▸ **WORK REQUEST**: Could you format the listing's lines, from the line with "Проширувањето на ЕУ" through the line with "две специјално опремени", as a JSON list of strings with one string per line and no blank lines?

▸ **DATA EXTRACTS**:
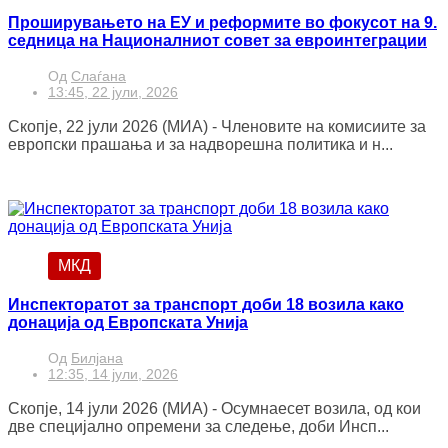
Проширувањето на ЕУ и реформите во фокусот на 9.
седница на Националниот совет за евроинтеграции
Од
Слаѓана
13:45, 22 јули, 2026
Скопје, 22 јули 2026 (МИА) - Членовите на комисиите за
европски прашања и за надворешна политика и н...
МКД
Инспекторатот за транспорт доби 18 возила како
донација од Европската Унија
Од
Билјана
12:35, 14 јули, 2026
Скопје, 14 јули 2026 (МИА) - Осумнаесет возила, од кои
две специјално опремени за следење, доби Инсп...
==
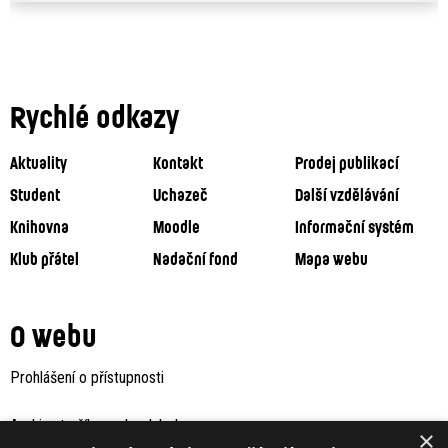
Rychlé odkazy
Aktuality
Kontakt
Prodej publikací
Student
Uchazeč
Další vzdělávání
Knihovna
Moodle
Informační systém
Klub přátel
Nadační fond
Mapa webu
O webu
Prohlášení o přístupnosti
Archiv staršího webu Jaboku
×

▸ **EXPECTED ANSWER**:
[
  "Проширувањето на ЕУ и реформите во фокусот на 9.",
  "седница на Националниот совет за евроинтеграции",
  "Од",
  "Слаѓана",
  "13:45, 22 јули, 2026",
  "Скопје, 22 јули 2026 (МИА) - Членовите на комисиите за",
  "европски прашања и за надворешна политика и н...",
  "МКД",
  "Инспекторатот за транспорт доби 18 возила како",
  "донација од Европската Унија",
  "Од",
  "Билјана",
  "12:35, 14 јули, 2026",
  "Скопје, 14 јули 2026 (МИА) - Осумнаесет возила, од кои",
  "две специјално опремени за следење, доби Инсп..."
]